CHEESECAKE, SOUR CREAM TOPPED   

      CRUST:

      1 1/4 c. fine cookie, graham or zwieback crumbs (prefer graham)
      1/8 lb. butter

      Combine softened butter and fine crumbs. Use a fork for best results. 
Press firmly over bottom of a springform cake pan, bringing the mixture up the 
sides about 1 1/2 inches. Let stand at room temperature while preparing the 
filling.

      FILLING:

      1 1/2 lb. cream cheese (Philadelphia Brand gives best results)
      1 c. sugar
      4 eggs
      1 tsp. vanilla

      Blend cream cheese and sugar until smooth. Add one egg at a time, beating 
after each addition.
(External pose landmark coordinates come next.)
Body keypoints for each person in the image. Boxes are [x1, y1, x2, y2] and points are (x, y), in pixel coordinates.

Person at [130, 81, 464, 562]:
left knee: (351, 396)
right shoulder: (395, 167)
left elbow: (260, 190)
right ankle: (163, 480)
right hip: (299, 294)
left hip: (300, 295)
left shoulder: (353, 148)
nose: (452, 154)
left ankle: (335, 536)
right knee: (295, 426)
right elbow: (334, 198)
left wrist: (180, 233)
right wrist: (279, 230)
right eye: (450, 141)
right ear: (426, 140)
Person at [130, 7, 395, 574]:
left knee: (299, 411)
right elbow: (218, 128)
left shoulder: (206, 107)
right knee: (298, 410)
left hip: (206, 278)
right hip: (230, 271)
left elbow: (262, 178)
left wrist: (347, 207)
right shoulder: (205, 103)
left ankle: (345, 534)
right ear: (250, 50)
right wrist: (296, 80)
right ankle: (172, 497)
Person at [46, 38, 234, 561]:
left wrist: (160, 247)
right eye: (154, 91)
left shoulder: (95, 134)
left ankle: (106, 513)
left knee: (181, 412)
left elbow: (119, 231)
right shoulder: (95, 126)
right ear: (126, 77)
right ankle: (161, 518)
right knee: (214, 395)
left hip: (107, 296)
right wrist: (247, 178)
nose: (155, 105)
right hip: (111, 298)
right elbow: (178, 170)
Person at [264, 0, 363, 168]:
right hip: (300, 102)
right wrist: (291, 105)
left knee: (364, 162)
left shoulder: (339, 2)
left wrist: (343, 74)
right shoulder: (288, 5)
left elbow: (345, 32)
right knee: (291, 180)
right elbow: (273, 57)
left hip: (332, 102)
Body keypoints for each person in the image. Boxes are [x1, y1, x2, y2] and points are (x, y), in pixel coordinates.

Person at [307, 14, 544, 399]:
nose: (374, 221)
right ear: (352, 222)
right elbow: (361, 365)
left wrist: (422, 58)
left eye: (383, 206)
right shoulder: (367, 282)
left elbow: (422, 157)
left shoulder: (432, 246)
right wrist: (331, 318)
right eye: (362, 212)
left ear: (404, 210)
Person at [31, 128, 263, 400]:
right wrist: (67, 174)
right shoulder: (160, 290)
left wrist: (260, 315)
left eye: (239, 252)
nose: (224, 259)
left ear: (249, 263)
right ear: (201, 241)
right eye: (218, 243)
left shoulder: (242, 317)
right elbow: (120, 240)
Add the vanilla last, folding in lightly. Turn mixture 
into crumb-lined cake pan and bake about 35 minutes at 350 degrees or until 
center is firm to the touch, or until a knife inserted in center shows all is 
congealed. 
      Let cake cool in the cake pan in the oven leaving the oven door open. 
Remove pan from oven when cool and add the following topping:


      TOPPING:

      1/2 pt. sour cream
      1 tbsp. sugar
      1/4 tsp. vanilla or almond extract (prefer almond)

      Combine and turn over top of cheesecake in the cake pan. Turn on the oven 
heat to 425 degrees and bake cake with topping 5 to 7 minutes. The sour cream 
topping congeals when the cake cools. Cool outside oven.